AMD vs Intel? Newer processors? Older processors? Combinations of instructions?
Clarification: Should certain general purpose registers be preferred over others, and which ones are they?
In general, architectural registers are all equal, and renamed onto a large array of physical registers.
(Except partial registers can be slower, especially high-byte AH/BH/CH/DH which are slow to read after writing the full register, on Haswell and later. See How exactly do partial registers on Haswell/Skylake perform? Writing AL seems to have a false dependency on RAX, and AH is inconsistent and also Why doesn't GCC use partial registers? for problems when writing 8-bit and 16-bit registers). The rest of this answer is just going to consider 32/64-bit operand-size.)
But some instruction require specific registers, like legacy variable-count shifts (without BMI2 shrx etc) require the count in CL. Division requires the dividend in EDX:EAX (or RDX:RAX for the slower 64-bit version).
Using a call-preserved register like RBX means your function has to spend extra instructions saving/restoring it.
But of course there are perf differences if you need more instructions. So lets assume all else is equal, and just talk about the uops, latency, and code-size of a single instruction just by changing which register is used for one of its operands. TL:DR: the only perf difference is due to instruction-encoding restrictions / differences. Sometimes a different register will allow / require (or get the assembler to pick) a different encoding, which will often be smaller / larger as a special case, and sometimes even executes differently.
Generally smaller code is faster, and packs better in the uop cache and I-cache, so unless you've analyzed a specific case and found a problem, favour the smaller encoding. Often that means keeping a byte value in AL so you can use those special-case instructions, and avoiding RBP / R13 for pointers.
Special cases where a specific encoding is extra slow, not just size
LEA with RBP or R13 as a base can be slower on Intel if the addressing mode didn't already have a +displacement constant.
e.g. lea eax, [rbp + 12] is encodeable as-written, and is just as fast as lea eax, [rcx + 12].
But lea eax, [rbp + rcx*4] can only be encoded in machine code as lea eax, [rbp + rcx*4 + 0] (because of addressing mode escape-code stuff), which is a 3-component LEA, and thus slower on Intel (3 cycle latency on Sandybridge-family instead of 1 cycle, see https://agner.org/optimize/ instruction tables and microarch PDF). On AMD, having a scaled-index would already make it a slow-LEA even with lea eax, [rdx + rcx*4]
Outside of LEA, using RBP / R13 as the base in any addressing mode always requires a disp8/32 byte or dword, but I don't think the actual AGUs are slower for a 3-component addressing mode. So it's just a code-size effect.
Other cases include Which Intel microarchitecture introduced the ADC reg,0 single-uop special case? where the short-form 2-byte encoding for adc al, imm8 is 2 uops even on modern uarches like Skylake, where adc bl, imm8 is 1 uop.
════════════════
(TASK GOAL)
Can you quote the x86 register passage, everything from "Special cases where" down to "[rcx + 12]."?

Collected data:
════════════════
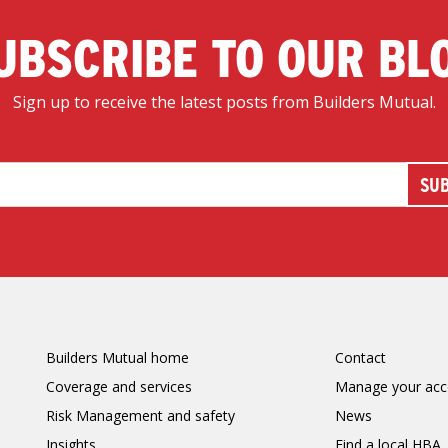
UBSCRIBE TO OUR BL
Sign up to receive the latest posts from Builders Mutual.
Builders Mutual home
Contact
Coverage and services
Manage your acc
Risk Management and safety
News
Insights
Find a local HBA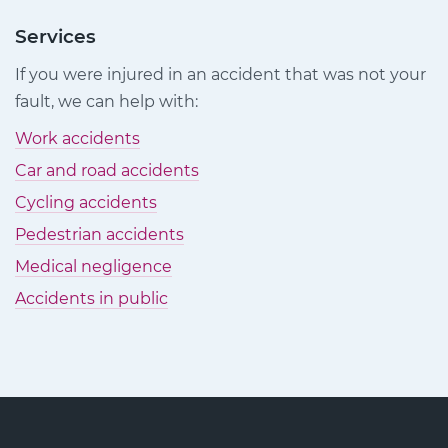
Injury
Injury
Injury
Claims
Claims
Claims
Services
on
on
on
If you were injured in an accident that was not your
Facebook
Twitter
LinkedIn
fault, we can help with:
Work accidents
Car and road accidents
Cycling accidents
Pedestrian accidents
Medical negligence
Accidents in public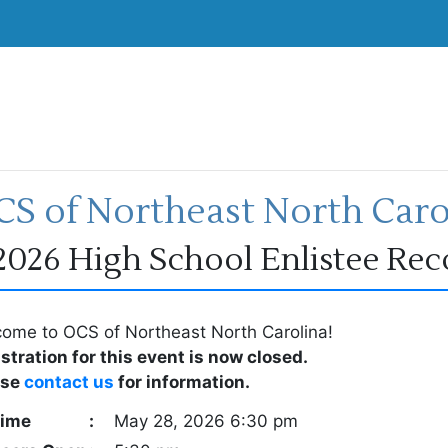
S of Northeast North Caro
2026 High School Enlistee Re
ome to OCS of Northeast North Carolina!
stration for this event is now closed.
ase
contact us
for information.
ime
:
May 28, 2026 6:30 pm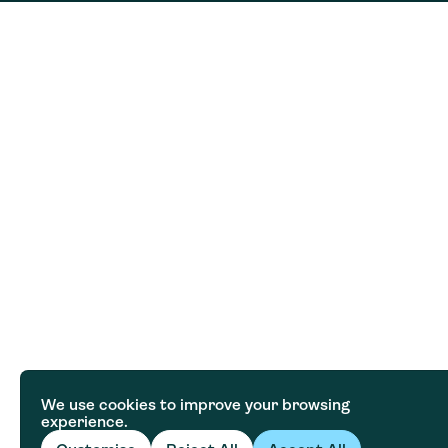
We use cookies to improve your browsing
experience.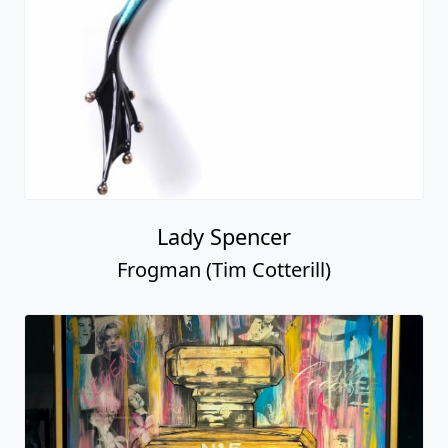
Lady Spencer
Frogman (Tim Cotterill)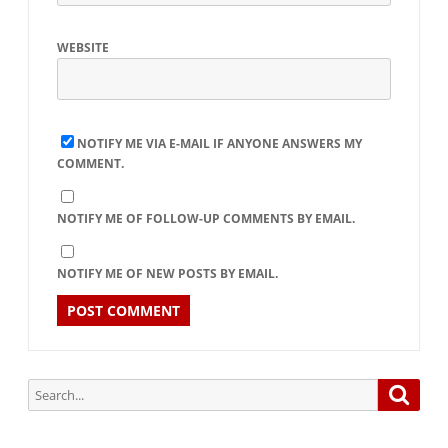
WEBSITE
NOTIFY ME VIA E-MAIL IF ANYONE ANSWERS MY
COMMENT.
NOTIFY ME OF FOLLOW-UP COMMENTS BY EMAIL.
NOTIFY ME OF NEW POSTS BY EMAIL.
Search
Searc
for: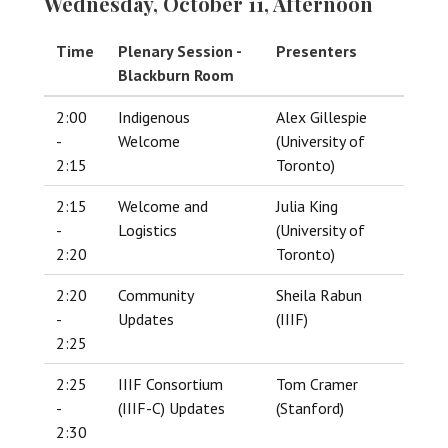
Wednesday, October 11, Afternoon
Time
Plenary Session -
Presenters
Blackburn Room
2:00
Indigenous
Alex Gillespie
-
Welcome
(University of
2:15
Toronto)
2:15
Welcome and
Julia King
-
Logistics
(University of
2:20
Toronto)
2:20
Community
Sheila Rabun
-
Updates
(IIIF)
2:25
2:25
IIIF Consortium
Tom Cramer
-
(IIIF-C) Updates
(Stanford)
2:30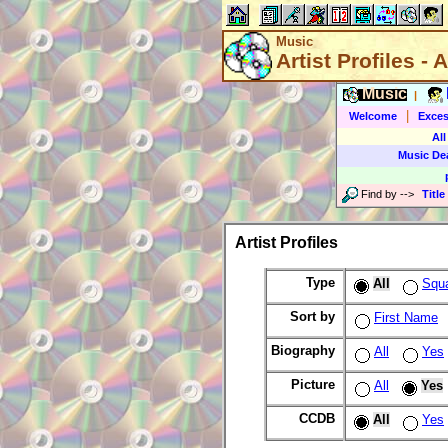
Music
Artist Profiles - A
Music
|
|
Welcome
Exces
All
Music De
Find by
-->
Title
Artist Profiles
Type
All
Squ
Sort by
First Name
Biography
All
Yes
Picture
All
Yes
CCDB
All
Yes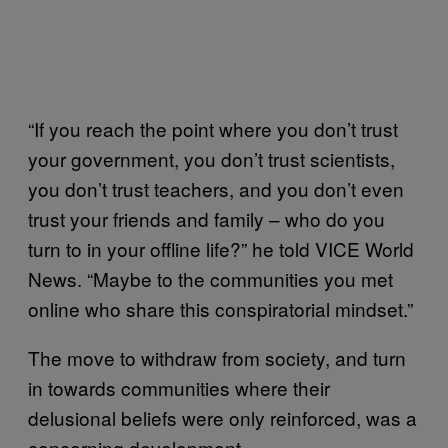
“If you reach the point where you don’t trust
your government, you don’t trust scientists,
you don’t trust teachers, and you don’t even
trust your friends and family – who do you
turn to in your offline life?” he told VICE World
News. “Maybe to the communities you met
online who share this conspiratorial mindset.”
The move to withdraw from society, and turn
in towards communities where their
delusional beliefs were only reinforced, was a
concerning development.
════════════════
(WRITTEN RESPONSE)
Special cases where a specific encoding is extra slow, not just size
LEA with RBP or R13 as a base can be slower on Intel if the addressing mode didn't already have a +displacement constant.
e.g. lea eax, [rbp + 12] is encodeable as-written, and is just as fast as lea eax, [rcx + 12].